おかげで、これまでより短い時間で高いパフォーマンスを出し、心身ともに健康な状態を維持できています。
――会社を立ちあげて、そのようなワークスタイルに移行なさったのも、シリコンバレーでの経験が大きかったのでしょうか。
越川:それもありますが、いちばんのきっかけは、日本マイクロソフトに入社するまえに自分でベンチャーを興した際、働きすぎて十二指腸潰瘍になってしまったことです。
この経験を通じて、働きすぎが原因で体調を崩してしまったり、生死にかかわるようなことになってしまっては、ぜったいに良くないと痛感しました。
――いまのお話をうかがっても、働き方改革を実現できるかどうかは、つくづく経営者の覚悟しだいという気がしてきます。
越川:そうですね。さらに、これは働き方改革というよりももっと広く、イノベーション全般にかかわる話かもしれませんが、ある組織がどのようにして物事を決め進めていくかという組織文化も成否をわける重要な要素だと考えています。
たとえばアメリカ企業では、トップの意向がどうであろうと、現場レベルで「まず、やってしまう」ことが珍しくありません。やってみて、レビューして、結果が思わしくなければ、修正したり止めたり…といった判断を重ねていくのです。この進め方だと、失敗して学ぶことは多い。ただ、やって失敗するより、やらないことのほうがリスクが大きいと考えています。
それに対し、典型的な日本企業では、何か新たな取り組みをやろうとしても、根まわしもふくめて実行するまでに膨大な時間をかけます。しかし、膨大な時間をかけるわりには、いざ実行したあとに「どんな結果が得られたか」のレビューが不十分という印象です。その結果、ムダなことを延々とつづけてしまうことがあります。
つまり、両者の決定的な違いは、リスクをどこで取るかです。納得いくまで情報を集めて全員で納得し意思決定の段階でリスクを最小化するのか、まず行動を起こしてその後に軌道修正しながらリスクを少なくしていくのか。スピードが求められる現在では後者の方が競争に勝てるのです。
日本企業がこのスピード感を実現するためには、現場での意思決定プロセスを簡素化し、役員も含めてその進捗と失敗の理由を「振り返る」という文化を醸成していく必要があると感じています。
――少し話題は変わりますが、真の働き方改革を進めていくためには、そうした組織からのアプローチのほかに、働く個人の視点からのアプローチも重要になってくるかと思います。本書では、そのひとつの策として、メンター制度の重要性を説かれていますね。

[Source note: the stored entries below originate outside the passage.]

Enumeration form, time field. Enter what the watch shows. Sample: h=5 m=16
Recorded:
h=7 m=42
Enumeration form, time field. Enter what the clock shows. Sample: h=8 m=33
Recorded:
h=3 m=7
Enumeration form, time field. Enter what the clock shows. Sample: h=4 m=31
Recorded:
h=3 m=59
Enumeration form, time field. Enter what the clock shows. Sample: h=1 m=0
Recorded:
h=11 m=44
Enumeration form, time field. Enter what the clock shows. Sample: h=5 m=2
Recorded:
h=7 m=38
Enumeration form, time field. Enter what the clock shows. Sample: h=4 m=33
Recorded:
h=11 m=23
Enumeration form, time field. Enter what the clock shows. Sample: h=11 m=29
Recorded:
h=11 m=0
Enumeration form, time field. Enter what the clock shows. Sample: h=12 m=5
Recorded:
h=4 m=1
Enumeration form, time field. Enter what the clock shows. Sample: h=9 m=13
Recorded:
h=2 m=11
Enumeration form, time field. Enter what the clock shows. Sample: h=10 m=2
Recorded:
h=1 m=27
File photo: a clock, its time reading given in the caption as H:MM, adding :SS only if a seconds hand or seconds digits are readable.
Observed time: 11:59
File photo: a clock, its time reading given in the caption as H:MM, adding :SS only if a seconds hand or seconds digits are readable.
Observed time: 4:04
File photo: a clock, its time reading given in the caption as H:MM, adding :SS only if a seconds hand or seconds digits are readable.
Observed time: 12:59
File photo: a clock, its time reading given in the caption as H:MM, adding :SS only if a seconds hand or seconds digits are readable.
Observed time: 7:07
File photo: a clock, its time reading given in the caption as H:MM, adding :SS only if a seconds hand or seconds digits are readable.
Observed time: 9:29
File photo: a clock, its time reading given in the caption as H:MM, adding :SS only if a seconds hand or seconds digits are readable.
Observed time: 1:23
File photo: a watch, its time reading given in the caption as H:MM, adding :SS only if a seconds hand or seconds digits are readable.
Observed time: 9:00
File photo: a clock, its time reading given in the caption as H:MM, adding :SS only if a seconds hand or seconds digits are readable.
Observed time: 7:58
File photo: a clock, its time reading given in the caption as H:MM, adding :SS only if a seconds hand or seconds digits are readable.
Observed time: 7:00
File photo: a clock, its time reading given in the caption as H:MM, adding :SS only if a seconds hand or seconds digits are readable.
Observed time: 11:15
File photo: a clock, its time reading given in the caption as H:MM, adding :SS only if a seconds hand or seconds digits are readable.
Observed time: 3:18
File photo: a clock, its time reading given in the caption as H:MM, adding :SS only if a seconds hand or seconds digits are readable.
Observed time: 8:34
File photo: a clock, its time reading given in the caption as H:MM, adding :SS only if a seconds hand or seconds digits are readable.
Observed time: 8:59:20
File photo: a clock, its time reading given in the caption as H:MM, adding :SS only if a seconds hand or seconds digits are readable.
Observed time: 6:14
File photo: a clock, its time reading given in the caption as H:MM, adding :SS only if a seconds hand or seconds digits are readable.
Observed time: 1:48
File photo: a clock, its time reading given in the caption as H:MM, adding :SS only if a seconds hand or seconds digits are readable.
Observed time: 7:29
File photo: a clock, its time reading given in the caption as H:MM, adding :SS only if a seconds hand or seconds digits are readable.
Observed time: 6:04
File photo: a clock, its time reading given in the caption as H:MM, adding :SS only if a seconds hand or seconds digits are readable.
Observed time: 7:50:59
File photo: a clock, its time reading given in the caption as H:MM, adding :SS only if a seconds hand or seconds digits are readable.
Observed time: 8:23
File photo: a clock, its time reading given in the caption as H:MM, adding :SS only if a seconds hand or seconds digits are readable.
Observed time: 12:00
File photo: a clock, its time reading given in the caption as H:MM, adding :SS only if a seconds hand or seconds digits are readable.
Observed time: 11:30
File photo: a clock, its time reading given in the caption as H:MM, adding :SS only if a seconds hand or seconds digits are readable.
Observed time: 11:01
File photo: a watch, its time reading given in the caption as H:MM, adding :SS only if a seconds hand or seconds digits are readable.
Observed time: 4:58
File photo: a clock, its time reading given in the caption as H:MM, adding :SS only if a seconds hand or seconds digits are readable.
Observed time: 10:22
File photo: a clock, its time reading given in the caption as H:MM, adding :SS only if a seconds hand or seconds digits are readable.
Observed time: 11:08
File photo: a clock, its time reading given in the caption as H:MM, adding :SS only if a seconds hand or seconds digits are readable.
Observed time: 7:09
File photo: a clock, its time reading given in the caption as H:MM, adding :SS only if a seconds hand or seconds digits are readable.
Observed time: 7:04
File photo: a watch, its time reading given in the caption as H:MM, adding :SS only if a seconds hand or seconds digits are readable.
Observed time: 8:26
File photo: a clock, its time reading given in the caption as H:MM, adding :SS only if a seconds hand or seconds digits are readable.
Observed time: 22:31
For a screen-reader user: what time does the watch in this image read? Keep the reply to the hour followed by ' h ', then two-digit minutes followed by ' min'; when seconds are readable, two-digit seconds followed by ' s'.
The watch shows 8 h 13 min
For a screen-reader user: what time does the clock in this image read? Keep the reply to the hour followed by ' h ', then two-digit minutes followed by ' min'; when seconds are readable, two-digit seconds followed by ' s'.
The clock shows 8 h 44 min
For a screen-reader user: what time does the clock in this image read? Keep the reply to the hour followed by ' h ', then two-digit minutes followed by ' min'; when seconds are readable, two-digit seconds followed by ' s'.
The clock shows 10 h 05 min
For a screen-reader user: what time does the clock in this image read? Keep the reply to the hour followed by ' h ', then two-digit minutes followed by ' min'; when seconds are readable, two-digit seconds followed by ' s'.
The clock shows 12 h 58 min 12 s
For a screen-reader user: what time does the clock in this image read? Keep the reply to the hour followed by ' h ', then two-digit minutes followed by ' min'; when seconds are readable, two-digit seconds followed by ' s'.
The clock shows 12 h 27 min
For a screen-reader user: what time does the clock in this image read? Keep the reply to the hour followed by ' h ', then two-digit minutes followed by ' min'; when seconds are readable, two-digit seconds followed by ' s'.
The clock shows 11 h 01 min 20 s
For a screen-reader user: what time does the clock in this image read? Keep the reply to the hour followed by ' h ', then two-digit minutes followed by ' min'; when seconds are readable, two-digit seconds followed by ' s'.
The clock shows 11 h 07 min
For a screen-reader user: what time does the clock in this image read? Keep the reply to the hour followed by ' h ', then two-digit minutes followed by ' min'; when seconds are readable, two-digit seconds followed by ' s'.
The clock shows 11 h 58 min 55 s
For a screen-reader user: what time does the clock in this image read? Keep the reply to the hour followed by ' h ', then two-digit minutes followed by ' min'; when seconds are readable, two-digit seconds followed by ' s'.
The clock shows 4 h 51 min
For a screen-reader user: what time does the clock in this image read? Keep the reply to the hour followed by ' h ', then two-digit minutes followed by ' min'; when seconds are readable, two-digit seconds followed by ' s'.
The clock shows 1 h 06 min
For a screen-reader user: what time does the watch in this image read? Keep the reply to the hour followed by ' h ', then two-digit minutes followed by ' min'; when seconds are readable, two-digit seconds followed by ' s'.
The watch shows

越川:はい。少し補足をさせていただくと、本書のなかに出てくる「メンター制度」とは「メンタリング」を指します。これは、自らの成長や成果を望む「メンティ」が、豊富な経験や人脈、知識、スキルなどをもつ「メンター」から、継続して助言を受ける行動を意味しています。
では、なぜこのメンター制度が重要なのか。ここでも、昨今のビジネスシーンにおける変化の激しさが影響しています。
つまり、以前は「石の上にも三年」という言葉を信じて我慢していれば報われることもありましたが、今はそうではありません。状況の変化に対応できなければ、報われるどころか、さらに事態を悪化させるリスクすらある。
であれば、刻々と変化する状況に対応するためにも、「我慢する」から「感情やストレス、それによるリスクをコントロールしていく」という考え方にスイッチしていったほうがいい。
その意味で、メンティが普段から抱えている感情をいったん吐き出し、今後向かうべきことについて建設的な話ができるメンター制度はとても有効なのです。
――ちなみに自分に合ったメンターの探し方で気をつけるべきポイントは何ですか。
越川:まずは「自分もああいう人になりたい」と思える人を探すこと。それともうひとつ、自分とはまったく異なる属性の人にメンターになってもらうことも重要です。
先ほど組織がイノベーションを進めていくうえで、「振り返ること」が大切という話をしました。これは個人に当てはまるもので、効果的な振り返りをするためにも、本人(メンティ)の置かれている立場・状況をできるだけ俯瞰的に見られる人になってもらう必要があります。
したがって、自分とはまったく異なる業界で働いている人にメンターになってもらい、自分とは異なる見方・考え方から新たな刺激をもらうことをおすすめします。
このような条件を踏まえつつ、社内外で広くメンターを探してみるといいでしょう。私自身、日本マイクロソフトでは22人のメンターをしていました。
――ちなみに越川さん自身のメンターは、具体的にどのような方ですか。
越川:私が日本マイクロソフトに在籍した当時、社長であった樋口からは随時心を揺さぶられるアドバイスをもらっていました。
また、いまでもfacebookのメッセンジャーでやりとりをする等、カジュアルな形でメンター/メンティの関係を続けさせてもらっています。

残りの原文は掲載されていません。